La situation est particulièrement délicate pour les sociaux-démocrates, «en déclin depuis des années», souligne Manfred Güllner. En vingt ans, leur score électoral a plongé de quasiment vingt points.

Quant au chancelier, il peine à contrer l’essor de l’AfD, désigné comme le «principal adversaire» de son parti avant cinq scrutins régionaux prévus en 2026. La formation d’extrême droite peut espérer en remporter deux, et atteindre des scores records dans les trois autres.

Un autre ministre sur la sellette

S’il rejette toute alliance avec l’extrême droite, ses positions sont de plus en plus tranchées sur les étrangers, sujet au cœur de la popularité de l’AfD.

Ces sorties, comme celle en octobre où il a déclaré que l’immigration «était un problème dans le paysage urbain allemand», ont heurté plus d’un social-démocrate, comme Wiebke Esdar, vice-présidente du SPD au Bundestag, qui a bravé les consignes de son parti et manifesté contre Merz.

Désormais, c’est le ministre conservateur des Affaires étrangères qui est sur la sellette dans son propre camp, pour avoir émis des réserves quant à la possibilité de rapatrier en masse les Syriens vivant en Allemagne.

«Personne ne voit ce gouvernement rester quatre ans au pouvoir.

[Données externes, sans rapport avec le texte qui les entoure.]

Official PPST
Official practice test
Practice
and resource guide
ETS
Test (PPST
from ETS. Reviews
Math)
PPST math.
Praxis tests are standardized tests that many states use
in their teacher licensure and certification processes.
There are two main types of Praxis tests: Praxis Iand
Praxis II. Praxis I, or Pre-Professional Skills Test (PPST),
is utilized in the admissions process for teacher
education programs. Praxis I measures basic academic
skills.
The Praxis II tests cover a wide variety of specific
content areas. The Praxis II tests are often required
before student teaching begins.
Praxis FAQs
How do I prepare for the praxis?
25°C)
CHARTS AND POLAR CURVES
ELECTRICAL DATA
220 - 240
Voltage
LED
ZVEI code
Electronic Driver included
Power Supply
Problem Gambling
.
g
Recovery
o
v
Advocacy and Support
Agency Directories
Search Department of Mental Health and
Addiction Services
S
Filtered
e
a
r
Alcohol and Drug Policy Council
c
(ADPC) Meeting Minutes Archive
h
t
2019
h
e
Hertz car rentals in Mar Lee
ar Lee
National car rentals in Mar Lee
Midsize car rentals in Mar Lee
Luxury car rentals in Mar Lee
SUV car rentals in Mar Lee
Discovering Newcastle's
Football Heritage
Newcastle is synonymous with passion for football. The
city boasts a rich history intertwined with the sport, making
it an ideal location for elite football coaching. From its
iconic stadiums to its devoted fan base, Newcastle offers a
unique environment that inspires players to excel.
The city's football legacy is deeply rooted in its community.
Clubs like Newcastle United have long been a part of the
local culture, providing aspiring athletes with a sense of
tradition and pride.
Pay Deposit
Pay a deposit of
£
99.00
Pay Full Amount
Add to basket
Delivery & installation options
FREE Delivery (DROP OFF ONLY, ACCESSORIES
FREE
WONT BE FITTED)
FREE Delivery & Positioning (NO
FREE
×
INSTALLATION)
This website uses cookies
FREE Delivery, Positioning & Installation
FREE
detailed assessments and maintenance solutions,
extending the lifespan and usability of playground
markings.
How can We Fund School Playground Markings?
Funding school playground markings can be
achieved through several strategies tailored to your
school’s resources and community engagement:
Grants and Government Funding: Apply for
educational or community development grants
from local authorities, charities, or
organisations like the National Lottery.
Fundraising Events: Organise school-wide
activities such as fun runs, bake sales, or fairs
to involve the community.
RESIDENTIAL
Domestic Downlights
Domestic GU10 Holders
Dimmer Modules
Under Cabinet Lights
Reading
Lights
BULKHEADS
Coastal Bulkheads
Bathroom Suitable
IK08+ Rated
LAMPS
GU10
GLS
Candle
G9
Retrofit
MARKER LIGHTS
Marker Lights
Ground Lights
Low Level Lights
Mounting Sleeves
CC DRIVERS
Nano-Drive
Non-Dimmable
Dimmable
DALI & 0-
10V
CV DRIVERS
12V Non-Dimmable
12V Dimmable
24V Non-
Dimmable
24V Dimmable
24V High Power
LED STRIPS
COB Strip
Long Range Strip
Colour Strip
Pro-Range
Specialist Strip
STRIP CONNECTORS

Beaucoup pensent qu’à la fin de l’année prochaine, après les élections (NDLR : régionales de 2026) la situation deviendra très difficile pour le gouvernement à Berlin et qu’il éclatera», prédit Sebastian Münzenmaier, député de l’AfD.

Devant le Bundestag, les avis de badauds étaient partagés : «Ce serait une catastrophe s’il restait quatre ans au pouvoir», juge pour sa part Volker, 60 ans, originaire de Cottbus (Est), convaincu par l’extrême droite.

Mais pour Stephanie et Bernd Nebel, venus de Munich (sud), «ce serait mauvais pour l’Allemagne», si la coalition au pouvoir explosait.